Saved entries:
┄┄┄┄┄┄┄┄┄┄┄┄┄┄┄┄┄┄┄┄

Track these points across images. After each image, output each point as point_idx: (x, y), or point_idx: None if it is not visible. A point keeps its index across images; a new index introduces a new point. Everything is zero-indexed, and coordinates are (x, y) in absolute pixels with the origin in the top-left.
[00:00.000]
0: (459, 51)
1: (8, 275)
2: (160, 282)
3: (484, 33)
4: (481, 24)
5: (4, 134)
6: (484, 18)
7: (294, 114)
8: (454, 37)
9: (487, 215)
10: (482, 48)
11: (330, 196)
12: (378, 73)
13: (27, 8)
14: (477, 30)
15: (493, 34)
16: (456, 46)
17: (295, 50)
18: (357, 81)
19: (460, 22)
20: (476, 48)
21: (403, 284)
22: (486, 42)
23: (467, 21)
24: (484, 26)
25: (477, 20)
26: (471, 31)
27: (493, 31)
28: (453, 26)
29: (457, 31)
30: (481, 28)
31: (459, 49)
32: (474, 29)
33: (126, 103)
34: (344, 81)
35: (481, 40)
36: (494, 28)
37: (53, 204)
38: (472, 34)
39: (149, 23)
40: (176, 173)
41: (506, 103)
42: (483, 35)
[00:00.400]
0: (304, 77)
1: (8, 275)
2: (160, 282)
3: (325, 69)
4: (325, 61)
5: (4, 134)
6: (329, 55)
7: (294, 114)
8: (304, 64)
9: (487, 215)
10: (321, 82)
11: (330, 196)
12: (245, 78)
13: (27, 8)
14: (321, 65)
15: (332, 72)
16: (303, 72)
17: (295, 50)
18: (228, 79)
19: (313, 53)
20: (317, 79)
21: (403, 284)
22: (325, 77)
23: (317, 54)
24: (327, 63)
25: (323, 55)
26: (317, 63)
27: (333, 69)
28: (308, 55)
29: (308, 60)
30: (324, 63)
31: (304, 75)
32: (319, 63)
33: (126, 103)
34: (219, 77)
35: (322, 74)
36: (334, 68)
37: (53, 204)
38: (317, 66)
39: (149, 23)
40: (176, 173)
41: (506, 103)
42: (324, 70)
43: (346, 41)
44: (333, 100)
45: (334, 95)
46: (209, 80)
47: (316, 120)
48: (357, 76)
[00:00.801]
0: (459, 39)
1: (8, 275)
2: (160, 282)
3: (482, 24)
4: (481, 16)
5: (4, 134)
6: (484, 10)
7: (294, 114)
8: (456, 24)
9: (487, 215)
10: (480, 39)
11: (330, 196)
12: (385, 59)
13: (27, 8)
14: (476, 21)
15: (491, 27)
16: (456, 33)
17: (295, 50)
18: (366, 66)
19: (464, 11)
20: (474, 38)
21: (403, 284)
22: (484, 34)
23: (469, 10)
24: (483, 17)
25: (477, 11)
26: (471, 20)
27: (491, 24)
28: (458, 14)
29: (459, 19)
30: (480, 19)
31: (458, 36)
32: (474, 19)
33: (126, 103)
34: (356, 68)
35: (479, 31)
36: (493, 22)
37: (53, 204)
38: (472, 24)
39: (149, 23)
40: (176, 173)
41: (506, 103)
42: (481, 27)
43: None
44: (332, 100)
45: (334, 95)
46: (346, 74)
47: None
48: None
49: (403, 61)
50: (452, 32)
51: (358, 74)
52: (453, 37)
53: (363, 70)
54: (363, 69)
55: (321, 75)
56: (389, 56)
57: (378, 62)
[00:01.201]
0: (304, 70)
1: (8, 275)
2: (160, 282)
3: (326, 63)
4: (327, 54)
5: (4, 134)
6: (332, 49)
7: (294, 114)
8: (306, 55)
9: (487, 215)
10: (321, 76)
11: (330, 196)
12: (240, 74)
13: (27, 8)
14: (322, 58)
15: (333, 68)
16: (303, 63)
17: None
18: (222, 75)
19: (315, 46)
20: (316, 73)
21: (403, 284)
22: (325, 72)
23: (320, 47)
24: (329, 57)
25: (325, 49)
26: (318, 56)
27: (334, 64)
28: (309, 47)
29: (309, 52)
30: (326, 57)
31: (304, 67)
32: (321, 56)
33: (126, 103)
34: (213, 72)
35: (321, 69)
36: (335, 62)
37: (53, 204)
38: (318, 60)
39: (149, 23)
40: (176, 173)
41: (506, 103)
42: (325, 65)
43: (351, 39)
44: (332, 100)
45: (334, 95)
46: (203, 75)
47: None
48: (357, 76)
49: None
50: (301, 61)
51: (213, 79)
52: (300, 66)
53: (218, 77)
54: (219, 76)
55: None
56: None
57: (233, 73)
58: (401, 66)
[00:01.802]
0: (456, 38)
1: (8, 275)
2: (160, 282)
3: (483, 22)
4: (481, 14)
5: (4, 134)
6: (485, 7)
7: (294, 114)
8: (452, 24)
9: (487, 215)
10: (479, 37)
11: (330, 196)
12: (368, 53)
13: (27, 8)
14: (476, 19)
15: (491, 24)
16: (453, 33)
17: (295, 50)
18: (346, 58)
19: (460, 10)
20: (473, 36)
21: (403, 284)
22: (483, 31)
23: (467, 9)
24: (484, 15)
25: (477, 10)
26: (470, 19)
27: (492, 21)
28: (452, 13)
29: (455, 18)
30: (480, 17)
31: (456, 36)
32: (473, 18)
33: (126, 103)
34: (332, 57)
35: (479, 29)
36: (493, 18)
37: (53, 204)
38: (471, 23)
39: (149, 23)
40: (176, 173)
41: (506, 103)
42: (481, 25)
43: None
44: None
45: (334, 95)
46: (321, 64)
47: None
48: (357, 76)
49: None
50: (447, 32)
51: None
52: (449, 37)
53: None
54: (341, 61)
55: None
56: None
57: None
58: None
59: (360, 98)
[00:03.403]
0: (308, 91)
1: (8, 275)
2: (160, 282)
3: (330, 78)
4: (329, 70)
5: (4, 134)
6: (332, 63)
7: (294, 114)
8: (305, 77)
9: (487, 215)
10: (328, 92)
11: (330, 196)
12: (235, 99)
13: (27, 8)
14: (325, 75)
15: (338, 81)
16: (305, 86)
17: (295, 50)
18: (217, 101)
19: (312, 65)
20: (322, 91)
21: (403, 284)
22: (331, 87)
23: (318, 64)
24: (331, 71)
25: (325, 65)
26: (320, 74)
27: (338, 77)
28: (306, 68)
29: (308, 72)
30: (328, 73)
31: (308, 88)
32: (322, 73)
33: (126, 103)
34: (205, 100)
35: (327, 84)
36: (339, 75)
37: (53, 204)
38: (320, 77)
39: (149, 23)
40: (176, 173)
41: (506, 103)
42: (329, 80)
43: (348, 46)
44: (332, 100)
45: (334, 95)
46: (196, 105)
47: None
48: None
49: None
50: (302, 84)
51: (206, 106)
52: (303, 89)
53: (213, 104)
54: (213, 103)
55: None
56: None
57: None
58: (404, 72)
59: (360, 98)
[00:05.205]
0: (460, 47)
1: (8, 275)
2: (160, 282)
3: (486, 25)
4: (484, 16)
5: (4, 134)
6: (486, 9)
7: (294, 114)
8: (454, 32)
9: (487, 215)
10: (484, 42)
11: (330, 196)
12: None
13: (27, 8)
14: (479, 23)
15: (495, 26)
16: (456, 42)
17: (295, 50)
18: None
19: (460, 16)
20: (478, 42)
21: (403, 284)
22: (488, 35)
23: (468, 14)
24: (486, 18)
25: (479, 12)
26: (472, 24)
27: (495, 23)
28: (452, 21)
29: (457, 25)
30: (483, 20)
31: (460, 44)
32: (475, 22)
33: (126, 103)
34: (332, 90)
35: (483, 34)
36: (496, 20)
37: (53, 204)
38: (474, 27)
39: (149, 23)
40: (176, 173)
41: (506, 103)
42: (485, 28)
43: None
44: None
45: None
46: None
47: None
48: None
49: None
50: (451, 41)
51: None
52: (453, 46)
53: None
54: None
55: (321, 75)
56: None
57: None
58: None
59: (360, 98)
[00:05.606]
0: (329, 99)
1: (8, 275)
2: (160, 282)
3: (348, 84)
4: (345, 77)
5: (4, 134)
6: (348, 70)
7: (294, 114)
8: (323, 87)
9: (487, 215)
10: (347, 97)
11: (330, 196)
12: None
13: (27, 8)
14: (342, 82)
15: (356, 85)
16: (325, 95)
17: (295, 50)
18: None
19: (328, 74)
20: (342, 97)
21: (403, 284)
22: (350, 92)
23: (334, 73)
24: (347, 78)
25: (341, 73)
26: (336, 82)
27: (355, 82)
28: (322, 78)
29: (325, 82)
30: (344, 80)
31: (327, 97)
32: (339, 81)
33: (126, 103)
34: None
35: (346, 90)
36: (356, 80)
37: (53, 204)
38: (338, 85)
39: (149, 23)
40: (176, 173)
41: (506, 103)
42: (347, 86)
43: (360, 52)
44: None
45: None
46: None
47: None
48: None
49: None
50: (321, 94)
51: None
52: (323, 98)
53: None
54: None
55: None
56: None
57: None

┄┄┄┄┄┄┄┄┄┄┄┄┄┄┄┄┄┄┄┄

> Your task: Starting at the top of the data above, repeat every line exactly until the line containing "22: (486, 42)" has been given, then stop.

> Response to this exercise:
Track these points across images. After each image, output each point as point_idx: (x, y), or point_idx: None if it is not visible. A point keeps its index across images; a new index introduces a new point. Everything is zero-indexed, and coordinates are (x, y) in absolute pixels with the origin in the top-left.
[00:00.000]
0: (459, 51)
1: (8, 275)
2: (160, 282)
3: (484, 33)
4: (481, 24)
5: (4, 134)
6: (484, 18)
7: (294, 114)
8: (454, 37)
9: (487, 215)
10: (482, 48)
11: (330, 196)
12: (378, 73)
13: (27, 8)
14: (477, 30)
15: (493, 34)
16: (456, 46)
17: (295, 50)
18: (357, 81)
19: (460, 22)
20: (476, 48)
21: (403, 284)
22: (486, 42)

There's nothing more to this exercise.